The Mudcat Café TM
Thread #156048   Message #3676448
Posted By: Megan L
11-Nov-14 - 12:34 PM
Thread Name: Armistice 2014
Subject: Armistice 2014
On Armistice day I think of people like my Grandfather who had fought in the Boer war and volunteered for the first world war, not for the glory or super patriotism but as he told his pregnant wife "I had better go they will call me up soon anyway."

I think of my Grandmother who's last child was born 4 months after her husband was killed. She was left to try and keep her six children together, which she did though as the oldest was still school aged must have been hard going. She died in 1960 having never remarried.

I think of Our cousin who was killed when a shell burst over the camp at Deal where they were waiting to board ships to France in the second world war.

I think of those who came home but were never the same, of old Bernard who had been gassed when the wind changed blowing British gas back on our own trenches. In the winter and on foggy Glasgow nights he was gasping for air and in pain, he lived with the war for every day of the rest of his life.

I think of Archie a Para dropped at Arnhem who spent the rest of the war as a POW. I think of his wife Babs who lived in terror as each flashback turned her into a German guard in his mind.

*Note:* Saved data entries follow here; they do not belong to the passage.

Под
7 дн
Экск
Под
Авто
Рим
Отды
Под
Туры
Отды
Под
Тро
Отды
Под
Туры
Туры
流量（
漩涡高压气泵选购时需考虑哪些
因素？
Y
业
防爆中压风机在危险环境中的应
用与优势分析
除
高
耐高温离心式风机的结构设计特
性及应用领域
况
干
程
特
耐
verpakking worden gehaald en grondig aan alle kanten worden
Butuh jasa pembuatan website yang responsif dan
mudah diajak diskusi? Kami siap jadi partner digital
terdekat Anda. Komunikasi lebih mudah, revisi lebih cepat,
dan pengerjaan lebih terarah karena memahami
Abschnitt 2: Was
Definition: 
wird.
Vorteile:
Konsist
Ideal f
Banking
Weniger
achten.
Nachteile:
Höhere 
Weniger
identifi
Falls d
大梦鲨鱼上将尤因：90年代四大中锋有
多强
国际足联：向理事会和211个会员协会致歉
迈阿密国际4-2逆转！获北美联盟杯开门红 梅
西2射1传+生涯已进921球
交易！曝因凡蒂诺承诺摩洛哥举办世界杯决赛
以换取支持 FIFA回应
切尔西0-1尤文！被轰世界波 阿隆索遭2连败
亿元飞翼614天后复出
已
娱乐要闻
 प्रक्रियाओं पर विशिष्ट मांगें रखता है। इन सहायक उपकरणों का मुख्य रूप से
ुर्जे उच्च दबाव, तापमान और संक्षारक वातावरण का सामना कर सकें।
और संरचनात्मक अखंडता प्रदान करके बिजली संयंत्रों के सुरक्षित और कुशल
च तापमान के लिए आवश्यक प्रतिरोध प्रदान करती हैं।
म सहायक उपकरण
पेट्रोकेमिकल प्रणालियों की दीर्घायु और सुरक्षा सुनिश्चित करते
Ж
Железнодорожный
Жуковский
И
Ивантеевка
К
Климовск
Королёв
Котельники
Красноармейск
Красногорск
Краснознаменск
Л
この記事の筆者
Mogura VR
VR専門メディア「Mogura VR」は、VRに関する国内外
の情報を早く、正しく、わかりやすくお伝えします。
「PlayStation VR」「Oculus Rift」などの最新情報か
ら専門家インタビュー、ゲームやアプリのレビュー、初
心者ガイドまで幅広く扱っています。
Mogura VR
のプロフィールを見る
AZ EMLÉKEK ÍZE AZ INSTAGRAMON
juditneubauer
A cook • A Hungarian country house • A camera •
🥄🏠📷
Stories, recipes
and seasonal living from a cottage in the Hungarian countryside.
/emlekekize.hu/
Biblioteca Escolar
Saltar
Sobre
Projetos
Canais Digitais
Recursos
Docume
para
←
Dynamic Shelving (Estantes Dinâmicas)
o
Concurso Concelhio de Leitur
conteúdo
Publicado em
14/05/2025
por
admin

So many stories, so much pain.

HOW BLOWS THE WIND

How blows the wind? The old man asked.
Though no one knew quite why
How blows the wind? The old man asked.
Then he'd begin to cry

Is it fair and from our backs?
Oh tell me how it blows.
But they were silent when he'd ask
His answer no one knows.

They'd say there isn't any wind today
Come David look outside.
But he had heard it all before
He knew how much they lied.

In the end they didn't answer,
There was nothing they could say.
And still each time he'd ask them
How blows the wind today?

As David's dying in his bed
A tired old priest comes round
He thought he heard him whisper,
And strains to hear the sound.

How blows the wind? The old man asked.
Is it fair and from our backs? Oh tell me how it blows.
He hears the words and understands
At last someone who knows.

Aye lad it's fair and from our backs
Come take a breath with me
Here lies no shadow of a cloud
The air is sweet and free.

Two tired old men, they take a breath
Of air that's sweet and rare
The old priest closes David's eyes
He says a simple prayer.
Then he continues down the ward
He knew for he'd been there.        
Margaret Harkness Thomson Barclay-Laughton
8.05pm 22nd November 1998


There used to be an old man came to visit us when I was a little girl. One night it was very foggy when he walked down the road and he was having a hard time breathing and in pain when he reached us. After mum had got him settled and he had got his breath back I asked him why he couldn't breathe properly.   

He told us he had been gassed during the first world war. He called it 'Mustard Gas' He said he'd been fairly lucky, that you used to see lines of men with their eyes bandaged, their hand on the shoulder of the man in front, like snakes waiting to board the ship for home.